Il quesito:
Nel brano sulla stagione di Morata, quale diritto decide di esercitare il Real a fine stagione?

Brano riportato:

Nonostante qualche acuto, la stagione di Morata procede con molte più ombre che luci, fino alla svolta del marzo 2016: si gioca il ritorno degli ottavi di Champions all’Allianz Arena di Monaco, all’andata contro il Bayern era finita con una rimonta storica, da 0-2 a 2-2 con un ottimo impatto dello spagnolo, che al ritorno dovrà reggere da solo il peso dell’attacco viste l’assenza di Paulo Dybala e le condizioni precarie di Mandžukić. Il 9 bianconero quando sente la fatidica musichetta si esalta, e di fatto gioca con ogni probabilità la sua miglior partita in carriera: fa ammattire la difesa tedesca e propizia il raddoppio di Juan Cuadrado con uno slalom degno del miglior Tomba. Morata segnerà anche un gol, annullato nonostante fosse regolare, ma la Juventus, dopo aver subito il pareggio a tempo quasi scaduto, perderà l’incontro e saluterà la competizione.

La stagione finisce con la vittoria di Scudetto e Coppa Italia, ma è un finale agrodolce perché il Real decide di esercitare il diritto di recompra e di riportare in Spagna l’attaccante.

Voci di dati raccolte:
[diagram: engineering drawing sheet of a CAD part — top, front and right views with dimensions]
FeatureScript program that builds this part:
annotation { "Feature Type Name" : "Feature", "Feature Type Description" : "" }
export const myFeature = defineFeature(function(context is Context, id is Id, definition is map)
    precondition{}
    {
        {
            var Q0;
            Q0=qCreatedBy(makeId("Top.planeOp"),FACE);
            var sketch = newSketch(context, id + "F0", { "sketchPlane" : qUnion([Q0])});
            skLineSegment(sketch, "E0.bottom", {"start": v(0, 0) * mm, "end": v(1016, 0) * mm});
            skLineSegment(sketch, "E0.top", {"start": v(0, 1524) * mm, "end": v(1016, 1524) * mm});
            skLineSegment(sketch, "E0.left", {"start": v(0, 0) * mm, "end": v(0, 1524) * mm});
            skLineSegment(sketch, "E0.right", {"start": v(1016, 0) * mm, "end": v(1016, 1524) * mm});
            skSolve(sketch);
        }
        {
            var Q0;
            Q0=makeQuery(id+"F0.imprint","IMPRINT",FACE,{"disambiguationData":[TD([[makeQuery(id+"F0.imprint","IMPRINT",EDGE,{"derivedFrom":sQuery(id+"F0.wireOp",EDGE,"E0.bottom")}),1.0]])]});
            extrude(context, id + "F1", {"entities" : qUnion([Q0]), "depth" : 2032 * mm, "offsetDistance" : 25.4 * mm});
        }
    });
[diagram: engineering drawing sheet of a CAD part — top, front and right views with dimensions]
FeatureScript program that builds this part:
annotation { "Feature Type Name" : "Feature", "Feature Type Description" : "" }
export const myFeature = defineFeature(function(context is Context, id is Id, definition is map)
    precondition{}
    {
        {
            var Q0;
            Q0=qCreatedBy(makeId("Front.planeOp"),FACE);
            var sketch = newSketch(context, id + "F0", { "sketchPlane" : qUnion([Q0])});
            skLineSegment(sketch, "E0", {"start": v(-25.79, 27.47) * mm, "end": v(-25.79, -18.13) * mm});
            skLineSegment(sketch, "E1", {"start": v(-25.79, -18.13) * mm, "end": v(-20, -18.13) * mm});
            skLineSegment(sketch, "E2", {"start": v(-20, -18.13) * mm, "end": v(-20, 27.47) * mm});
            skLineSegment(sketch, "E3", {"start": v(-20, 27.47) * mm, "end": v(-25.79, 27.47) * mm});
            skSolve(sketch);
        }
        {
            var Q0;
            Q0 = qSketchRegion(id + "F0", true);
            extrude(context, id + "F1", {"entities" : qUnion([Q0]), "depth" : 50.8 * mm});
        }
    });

Risposta al quesito:
Il diritto di recompra, per riportare l'attaccante in Spagna.